EXERCISE DATA section start

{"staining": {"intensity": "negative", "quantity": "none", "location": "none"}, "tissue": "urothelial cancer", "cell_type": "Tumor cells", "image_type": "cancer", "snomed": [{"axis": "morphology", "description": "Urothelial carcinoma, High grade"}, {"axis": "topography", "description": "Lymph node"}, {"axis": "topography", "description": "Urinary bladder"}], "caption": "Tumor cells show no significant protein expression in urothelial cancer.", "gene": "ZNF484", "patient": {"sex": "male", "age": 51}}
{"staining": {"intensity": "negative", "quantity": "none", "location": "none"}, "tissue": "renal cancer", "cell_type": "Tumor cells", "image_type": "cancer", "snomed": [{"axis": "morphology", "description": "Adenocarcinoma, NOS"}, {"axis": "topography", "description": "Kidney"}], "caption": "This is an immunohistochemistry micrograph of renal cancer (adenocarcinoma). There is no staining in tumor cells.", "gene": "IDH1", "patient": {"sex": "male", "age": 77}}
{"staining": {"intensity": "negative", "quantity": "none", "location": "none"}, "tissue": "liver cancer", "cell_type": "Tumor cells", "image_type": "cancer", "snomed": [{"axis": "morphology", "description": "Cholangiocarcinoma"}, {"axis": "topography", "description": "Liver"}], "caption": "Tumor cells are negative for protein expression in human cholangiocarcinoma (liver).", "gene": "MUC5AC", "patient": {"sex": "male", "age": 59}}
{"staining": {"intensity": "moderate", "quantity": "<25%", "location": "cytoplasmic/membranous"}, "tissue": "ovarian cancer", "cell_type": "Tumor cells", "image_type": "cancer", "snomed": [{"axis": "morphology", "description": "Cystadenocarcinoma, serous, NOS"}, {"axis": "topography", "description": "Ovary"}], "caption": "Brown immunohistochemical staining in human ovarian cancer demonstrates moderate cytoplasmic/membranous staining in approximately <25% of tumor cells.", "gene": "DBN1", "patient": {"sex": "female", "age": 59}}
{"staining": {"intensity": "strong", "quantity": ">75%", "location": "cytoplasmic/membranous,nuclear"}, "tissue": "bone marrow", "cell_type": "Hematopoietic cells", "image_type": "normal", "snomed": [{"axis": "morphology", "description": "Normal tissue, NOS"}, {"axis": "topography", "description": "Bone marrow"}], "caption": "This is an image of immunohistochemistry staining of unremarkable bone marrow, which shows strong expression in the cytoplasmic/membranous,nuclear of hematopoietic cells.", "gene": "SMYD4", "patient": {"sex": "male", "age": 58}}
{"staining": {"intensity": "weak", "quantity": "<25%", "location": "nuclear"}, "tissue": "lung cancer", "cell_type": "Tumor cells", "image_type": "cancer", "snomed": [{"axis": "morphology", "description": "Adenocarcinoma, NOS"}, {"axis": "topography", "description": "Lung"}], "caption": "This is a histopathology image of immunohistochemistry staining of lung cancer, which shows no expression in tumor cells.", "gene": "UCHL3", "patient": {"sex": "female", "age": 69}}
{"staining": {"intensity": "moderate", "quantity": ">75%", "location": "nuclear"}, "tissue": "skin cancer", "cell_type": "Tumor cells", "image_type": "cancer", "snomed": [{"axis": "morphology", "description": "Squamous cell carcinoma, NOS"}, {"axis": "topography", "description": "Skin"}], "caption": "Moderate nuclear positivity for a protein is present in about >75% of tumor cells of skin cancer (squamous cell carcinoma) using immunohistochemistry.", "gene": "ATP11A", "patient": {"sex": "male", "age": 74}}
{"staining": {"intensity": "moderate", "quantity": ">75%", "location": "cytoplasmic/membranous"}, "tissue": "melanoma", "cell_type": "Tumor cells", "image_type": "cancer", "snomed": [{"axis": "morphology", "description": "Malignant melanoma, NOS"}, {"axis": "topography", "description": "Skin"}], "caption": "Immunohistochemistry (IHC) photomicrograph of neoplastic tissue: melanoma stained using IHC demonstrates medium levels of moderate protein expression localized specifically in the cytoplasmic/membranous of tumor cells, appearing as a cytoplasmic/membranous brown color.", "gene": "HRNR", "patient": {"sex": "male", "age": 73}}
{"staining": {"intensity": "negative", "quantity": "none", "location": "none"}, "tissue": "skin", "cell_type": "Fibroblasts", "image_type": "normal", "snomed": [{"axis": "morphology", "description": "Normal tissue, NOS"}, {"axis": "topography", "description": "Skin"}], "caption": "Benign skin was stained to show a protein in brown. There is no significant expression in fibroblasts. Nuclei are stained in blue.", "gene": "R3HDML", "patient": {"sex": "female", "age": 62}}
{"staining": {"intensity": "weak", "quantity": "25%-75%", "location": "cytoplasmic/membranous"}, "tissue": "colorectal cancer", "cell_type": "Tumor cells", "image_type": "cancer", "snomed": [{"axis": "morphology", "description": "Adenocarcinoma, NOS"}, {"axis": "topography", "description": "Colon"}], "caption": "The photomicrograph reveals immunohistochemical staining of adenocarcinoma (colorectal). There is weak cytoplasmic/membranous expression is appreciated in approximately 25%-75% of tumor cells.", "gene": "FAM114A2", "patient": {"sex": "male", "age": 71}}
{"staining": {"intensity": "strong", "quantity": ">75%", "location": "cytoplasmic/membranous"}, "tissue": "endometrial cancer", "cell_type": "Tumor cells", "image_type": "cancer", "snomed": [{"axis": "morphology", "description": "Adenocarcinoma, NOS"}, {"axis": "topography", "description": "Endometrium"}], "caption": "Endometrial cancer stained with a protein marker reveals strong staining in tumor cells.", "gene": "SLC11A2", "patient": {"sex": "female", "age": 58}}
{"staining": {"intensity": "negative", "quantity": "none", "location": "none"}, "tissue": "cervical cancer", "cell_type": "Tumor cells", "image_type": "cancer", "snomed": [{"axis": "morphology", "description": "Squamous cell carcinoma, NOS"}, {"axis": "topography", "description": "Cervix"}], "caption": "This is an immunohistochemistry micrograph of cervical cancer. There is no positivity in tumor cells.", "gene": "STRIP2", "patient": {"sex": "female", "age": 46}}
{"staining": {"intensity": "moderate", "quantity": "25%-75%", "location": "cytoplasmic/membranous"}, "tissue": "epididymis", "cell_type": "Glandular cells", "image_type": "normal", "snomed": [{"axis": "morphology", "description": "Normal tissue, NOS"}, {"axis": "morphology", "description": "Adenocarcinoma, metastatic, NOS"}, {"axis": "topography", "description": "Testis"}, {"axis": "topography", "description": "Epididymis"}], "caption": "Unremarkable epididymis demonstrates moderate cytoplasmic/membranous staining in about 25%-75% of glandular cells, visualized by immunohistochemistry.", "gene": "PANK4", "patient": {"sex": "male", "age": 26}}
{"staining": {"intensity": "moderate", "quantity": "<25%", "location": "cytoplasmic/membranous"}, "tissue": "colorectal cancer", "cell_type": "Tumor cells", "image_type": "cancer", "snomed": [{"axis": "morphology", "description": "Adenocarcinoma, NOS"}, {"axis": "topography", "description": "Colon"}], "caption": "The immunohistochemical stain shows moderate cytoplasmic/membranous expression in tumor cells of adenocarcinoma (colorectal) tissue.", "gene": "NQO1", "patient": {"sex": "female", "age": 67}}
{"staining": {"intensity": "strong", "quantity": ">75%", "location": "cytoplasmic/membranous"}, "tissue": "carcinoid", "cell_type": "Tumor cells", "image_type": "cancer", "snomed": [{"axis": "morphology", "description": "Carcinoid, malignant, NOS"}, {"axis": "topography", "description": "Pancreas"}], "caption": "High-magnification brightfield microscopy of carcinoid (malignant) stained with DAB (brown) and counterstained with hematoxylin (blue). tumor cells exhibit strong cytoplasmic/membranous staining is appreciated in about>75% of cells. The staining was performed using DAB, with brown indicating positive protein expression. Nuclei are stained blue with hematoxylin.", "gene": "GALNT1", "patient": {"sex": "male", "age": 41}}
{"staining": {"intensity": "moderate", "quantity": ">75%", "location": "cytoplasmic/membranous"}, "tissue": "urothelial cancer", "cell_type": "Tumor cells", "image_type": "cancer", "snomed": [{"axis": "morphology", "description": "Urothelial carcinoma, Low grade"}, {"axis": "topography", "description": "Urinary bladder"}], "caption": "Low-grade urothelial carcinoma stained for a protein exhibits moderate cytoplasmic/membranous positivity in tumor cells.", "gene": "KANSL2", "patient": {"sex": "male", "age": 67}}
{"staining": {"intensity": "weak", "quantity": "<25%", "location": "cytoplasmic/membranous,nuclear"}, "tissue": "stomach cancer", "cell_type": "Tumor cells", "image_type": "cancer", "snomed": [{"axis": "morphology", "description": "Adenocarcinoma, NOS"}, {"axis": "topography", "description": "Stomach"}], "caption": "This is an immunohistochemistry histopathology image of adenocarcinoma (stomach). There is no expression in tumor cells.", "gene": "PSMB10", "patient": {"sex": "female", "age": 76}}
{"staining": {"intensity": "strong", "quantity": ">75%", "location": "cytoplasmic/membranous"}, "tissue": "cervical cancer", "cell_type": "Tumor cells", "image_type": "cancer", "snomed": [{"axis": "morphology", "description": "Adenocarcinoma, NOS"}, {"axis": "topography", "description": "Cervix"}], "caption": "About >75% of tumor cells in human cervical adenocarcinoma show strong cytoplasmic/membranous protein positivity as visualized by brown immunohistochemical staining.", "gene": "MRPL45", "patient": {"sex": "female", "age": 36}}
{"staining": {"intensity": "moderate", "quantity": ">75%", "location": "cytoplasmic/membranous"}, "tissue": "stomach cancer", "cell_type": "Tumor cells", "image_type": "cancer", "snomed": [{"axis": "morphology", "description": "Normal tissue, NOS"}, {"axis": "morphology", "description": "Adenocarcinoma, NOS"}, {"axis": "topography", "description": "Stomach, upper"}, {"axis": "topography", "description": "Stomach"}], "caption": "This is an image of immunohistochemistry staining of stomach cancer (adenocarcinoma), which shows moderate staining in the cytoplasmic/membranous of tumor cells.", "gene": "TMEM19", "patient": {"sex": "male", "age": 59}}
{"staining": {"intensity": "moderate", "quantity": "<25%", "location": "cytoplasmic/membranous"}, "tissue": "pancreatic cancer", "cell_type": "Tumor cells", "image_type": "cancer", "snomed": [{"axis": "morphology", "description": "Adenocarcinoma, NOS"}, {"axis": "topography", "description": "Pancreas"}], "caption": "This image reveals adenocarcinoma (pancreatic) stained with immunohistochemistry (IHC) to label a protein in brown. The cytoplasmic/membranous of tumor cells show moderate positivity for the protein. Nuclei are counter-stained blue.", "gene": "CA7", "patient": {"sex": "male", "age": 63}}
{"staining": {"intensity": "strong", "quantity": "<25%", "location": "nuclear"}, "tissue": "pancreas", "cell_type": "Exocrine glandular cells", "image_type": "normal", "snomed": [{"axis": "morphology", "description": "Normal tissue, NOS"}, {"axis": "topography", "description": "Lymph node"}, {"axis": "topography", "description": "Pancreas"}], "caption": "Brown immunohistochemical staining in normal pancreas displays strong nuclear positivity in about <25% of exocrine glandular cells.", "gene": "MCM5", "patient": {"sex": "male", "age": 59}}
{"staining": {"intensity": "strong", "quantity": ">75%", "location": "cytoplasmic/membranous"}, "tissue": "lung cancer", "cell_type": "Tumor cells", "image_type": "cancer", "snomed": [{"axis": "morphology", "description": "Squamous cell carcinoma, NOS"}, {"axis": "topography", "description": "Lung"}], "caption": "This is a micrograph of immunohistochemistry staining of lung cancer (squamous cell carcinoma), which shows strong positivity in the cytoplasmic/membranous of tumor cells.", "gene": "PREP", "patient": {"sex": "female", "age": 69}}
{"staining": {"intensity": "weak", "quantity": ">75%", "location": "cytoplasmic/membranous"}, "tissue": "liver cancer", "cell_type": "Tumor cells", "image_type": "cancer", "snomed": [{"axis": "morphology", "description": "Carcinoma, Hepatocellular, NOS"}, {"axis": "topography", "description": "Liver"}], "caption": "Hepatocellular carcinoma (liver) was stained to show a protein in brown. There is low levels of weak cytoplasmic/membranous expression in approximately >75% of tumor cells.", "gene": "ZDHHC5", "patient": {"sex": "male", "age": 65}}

EXERCISE DATA section end

When a line in the listing includes the word "cervical", report that line in full.

## WRITTEN ANSWER
{"staining": {"intensity": "negative", "quantity": "none", "location": "none"}, "tissue": "cervical cancer", "cell_type": "Tumor cells", "image_type": "cancer", "snomed": [{"axis": "morphology", "description": "Squamous cell carcinoma, NOS"}, {"axis": "topography", "description": "Cervix"}], "caption": "This is an immunohistochemistry micrograph of cervical cancer. There is no positivity in tumor cells.", "gene": "STRIP2", "patient": {"sex": "female", "age": 46}}
{"staining": {"intensity": "strong", "quantity": ">75%", "location": "cytoplasmic/membranous"}, "tissue": "cervical cancer", "cell_type": "Tumor cells", "image_type": "cancer", "snomed": [{"axis": "morphology", "description": "Adenocarcinoma, NOS"}, {"axis": "topography", "description": "Cervix"}], "caption": "About >75% of tumor cells in human cervical adenocarcinoma show strong cytoplasmic/membranous protein positivity as visualized by brown immunohistochemical staining.", "gene": "MRPL45", "patient": {"sex": "female", "age": 36}}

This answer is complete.